Next week is the annual joint conference for the Human Biology Association and the American Association of Physical Anthropologists, which I’ve attended fairly regularly since graduate school. This year the conference will be held in Portland, Oregon. My talk is scheduled for the afternoon of Apr 12th, though I’ll be around from the 10th to 13th. Looking forward to seeing old friends, meeting new colleagues, learning, and sightseeing. My abstract:
…
…
“Toward a human biology of war.” Clarkin PF. Department of Anthropology,University of Massachusetts, Boston, Massachusetts.
…
Over a decade ago, Leatherman and Goodman (1998) proposed that biological anthropologists and human biologists increase research efforts toward better understanding what they termed the ‘biology of poverty.’ Similarly, we now may be poised toward studying the human biology of war. Historical records demonstrate that war consistently creates an array of physiologically taxing stressors that extend beyond competing military forces into nearby civilian populations. Exposure to such stressors (infection, malnutrition, psychological stress, etc.) may vary in duration, but they result in predictable, though variable, biological outcomes contingent on local circumstances.

● **EXERCISE DETAILS**
From the conference post, copy out the passage word for word, starting at "Next week is" and ending at "Massachusetts, Boston, Massachusetts.".

● **THE DATA**
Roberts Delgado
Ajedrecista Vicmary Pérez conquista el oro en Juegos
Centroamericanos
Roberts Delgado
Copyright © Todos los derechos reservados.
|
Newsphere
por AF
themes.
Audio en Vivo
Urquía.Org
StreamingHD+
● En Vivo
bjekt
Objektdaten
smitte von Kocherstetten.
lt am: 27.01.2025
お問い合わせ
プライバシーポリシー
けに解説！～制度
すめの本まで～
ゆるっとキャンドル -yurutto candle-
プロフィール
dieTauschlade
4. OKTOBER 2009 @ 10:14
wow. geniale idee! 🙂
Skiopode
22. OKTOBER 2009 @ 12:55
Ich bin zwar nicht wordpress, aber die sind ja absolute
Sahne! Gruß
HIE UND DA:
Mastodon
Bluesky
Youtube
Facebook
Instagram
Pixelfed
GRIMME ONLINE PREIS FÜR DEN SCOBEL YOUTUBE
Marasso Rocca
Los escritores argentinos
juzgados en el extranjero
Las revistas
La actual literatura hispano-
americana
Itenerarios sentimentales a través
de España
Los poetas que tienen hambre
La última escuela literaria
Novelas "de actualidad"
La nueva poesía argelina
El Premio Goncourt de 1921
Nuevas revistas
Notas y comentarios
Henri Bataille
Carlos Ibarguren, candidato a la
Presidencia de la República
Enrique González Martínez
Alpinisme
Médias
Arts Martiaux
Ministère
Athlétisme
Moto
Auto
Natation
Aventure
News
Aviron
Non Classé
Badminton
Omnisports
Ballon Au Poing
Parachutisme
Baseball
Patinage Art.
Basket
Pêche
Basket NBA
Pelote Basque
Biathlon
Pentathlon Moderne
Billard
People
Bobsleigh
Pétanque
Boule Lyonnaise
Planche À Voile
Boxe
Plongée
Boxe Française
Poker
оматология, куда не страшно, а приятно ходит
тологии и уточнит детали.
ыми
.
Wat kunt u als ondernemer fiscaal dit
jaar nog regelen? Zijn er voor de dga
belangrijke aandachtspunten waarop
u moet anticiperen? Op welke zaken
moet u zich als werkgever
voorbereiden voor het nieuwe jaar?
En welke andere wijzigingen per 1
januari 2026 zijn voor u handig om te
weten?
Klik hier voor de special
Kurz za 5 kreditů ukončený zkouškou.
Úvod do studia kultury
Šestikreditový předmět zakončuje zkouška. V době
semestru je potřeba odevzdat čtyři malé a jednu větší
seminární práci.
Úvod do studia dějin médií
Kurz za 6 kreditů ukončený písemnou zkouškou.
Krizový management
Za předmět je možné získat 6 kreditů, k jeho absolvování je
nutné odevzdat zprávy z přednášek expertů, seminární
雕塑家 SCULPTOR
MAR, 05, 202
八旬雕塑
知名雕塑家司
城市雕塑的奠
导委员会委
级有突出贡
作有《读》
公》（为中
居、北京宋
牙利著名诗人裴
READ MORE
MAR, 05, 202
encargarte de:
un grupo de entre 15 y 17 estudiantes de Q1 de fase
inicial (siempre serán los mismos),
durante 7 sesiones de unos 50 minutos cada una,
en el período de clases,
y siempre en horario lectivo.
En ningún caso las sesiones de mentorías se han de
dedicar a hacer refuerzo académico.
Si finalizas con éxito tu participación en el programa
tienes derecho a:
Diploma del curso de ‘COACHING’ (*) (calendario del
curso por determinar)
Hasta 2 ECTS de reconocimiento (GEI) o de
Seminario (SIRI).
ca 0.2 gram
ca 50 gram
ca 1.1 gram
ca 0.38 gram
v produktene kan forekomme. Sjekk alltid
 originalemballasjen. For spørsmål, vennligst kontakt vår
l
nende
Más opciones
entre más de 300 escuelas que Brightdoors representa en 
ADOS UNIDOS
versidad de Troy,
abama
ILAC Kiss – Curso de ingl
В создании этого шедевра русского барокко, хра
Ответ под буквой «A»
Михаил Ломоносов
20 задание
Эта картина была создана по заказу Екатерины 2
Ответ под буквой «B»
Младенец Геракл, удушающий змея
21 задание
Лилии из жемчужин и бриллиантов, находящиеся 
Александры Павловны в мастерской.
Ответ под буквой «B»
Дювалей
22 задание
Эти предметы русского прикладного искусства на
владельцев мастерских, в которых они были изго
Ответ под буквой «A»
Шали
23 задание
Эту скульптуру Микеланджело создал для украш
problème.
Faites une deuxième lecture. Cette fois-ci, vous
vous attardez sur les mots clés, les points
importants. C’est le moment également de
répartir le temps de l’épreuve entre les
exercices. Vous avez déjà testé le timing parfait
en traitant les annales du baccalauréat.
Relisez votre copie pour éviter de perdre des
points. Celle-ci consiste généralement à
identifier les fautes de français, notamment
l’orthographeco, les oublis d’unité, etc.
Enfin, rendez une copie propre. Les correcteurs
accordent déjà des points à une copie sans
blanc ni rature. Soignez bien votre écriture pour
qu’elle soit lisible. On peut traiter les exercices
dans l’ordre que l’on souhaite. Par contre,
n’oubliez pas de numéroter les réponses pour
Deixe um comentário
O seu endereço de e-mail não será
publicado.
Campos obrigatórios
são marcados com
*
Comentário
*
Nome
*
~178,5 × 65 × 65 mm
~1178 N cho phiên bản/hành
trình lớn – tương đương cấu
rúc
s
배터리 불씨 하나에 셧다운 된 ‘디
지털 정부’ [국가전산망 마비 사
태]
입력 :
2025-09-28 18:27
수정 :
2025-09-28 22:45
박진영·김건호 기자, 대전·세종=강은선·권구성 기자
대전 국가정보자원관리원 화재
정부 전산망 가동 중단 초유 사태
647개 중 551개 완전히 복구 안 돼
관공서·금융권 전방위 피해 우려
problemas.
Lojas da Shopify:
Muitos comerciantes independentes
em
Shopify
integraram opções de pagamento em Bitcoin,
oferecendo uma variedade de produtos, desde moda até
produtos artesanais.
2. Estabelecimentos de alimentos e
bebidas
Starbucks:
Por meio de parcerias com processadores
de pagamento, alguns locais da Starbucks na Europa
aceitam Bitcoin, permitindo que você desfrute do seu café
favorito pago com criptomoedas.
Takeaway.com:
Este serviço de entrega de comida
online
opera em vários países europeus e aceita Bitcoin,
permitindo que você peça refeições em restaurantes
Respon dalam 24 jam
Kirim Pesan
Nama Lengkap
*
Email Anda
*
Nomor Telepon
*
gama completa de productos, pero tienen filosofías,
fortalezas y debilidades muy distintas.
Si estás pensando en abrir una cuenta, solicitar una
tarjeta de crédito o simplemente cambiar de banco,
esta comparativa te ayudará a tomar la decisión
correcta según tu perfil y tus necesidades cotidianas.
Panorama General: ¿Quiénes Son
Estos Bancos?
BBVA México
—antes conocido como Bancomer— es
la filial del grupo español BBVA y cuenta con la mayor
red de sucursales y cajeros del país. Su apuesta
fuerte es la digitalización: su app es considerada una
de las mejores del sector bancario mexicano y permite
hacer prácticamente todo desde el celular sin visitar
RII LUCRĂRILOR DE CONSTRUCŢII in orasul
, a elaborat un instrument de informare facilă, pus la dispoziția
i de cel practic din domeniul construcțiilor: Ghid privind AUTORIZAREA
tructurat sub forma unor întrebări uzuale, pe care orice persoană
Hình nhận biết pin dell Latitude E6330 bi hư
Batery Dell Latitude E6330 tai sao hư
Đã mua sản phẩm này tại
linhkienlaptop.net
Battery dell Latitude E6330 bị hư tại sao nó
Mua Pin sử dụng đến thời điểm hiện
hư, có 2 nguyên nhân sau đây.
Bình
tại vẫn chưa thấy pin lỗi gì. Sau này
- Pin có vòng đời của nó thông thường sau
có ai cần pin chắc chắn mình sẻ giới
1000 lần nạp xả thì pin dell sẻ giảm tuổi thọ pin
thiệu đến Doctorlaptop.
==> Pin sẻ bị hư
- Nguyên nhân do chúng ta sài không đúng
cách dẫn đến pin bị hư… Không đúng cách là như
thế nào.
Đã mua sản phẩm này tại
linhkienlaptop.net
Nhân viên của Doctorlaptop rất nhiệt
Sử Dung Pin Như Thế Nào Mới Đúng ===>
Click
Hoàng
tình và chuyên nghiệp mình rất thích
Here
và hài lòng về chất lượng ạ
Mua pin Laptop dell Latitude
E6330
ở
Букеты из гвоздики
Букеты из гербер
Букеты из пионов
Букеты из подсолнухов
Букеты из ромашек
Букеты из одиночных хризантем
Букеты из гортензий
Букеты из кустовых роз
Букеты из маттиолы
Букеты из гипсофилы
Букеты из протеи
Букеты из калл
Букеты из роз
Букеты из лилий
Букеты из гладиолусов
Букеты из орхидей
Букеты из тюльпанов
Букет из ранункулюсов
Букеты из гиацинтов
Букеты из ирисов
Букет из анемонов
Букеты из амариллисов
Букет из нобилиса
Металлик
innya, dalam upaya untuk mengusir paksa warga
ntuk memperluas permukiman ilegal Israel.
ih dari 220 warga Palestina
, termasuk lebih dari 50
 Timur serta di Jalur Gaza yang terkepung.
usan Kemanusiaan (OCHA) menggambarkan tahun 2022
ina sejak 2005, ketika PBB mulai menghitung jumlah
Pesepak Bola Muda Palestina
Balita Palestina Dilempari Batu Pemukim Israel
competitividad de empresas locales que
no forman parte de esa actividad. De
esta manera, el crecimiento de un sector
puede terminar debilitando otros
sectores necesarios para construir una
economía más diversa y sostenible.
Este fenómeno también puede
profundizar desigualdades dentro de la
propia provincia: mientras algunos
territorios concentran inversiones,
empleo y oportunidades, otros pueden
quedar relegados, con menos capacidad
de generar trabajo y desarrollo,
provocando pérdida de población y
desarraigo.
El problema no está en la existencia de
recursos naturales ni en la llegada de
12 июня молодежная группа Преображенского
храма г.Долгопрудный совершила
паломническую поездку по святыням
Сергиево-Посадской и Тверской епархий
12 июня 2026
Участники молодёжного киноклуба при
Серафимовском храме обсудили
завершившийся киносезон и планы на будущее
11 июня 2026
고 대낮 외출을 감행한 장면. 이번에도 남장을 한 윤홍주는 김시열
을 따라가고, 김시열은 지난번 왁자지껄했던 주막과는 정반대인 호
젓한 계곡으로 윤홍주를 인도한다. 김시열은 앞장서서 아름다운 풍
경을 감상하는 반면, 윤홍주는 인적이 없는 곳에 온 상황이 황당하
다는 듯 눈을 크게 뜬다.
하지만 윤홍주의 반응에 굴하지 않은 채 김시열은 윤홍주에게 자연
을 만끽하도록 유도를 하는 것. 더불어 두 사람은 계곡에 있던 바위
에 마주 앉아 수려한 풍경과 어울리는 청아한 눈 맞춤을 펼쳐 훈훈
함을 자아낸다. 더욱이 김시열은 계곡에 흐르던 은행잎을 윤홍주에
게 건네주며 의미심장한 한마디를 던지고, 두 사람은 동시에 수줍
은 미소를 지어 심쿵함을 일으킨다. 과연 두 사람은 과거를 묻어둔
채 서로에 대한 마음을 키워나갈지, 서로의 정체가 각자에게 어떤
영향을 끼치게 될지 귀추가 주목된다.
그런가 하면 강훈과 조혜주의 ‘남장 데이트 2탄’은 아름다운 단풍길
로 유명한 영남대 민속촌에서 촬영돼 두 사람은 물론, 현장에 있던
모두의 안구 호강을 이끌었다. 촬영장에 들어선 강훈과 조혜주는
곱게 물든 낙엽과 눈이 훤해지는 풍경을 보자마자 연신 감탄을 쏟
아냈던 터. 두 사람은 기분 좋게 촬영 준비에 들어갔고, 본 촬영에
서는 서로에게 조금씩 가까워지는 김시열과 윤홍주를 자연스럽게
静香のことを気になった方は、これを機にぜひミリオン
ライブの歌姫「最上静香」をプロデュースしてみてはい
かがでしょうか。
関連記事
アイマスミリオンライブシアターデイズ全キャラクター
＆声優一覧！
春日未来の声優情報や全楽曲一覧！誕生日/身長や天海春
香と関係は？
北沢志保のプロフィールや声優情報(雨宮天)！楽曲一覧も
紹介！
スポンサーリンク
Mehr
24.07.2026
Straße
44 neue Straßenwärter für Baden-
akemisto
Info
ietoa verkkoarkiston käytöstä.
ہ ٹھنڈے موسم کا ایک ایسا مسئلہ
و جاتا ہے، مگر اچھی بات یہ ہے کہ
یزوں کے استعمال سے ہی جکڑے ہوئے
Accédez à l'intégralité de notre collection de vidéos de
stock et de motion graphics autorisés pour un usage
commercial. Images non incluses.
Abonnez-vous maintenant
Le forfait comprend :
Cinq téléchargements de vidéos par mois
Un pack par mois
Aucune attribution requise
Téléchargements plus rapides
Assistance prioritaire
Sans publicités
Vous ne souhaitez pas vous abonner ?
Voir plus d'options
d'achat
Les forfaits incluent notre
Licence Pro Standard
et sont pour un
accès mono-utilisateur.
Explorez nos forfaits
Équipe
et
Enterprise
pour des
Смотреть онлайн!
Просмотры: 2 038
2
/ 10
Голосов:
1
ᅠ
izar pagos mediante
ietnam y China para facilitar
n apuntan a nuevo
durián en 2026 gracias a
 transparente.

● **RESPONSE AREA**
Next week is the annual joint conference for the Human Biology Association and the American Association of Physical Anthropologists, which I’ve attended fairly regularly since graduate school. This year the conference will be held in Portland, Oregon. My talk is scheduled for the afternoon of Apr 12th, though I’ll be around from the 10th to 13th. Looking forward to seeing old friends, meeting new colleagues, learning, and sightseeing. My abstract:
…
…
“Toward a human biology of war.” Clarkin PF. Department of Anthropology,University of Massachusetts, Boston, Massachusetts.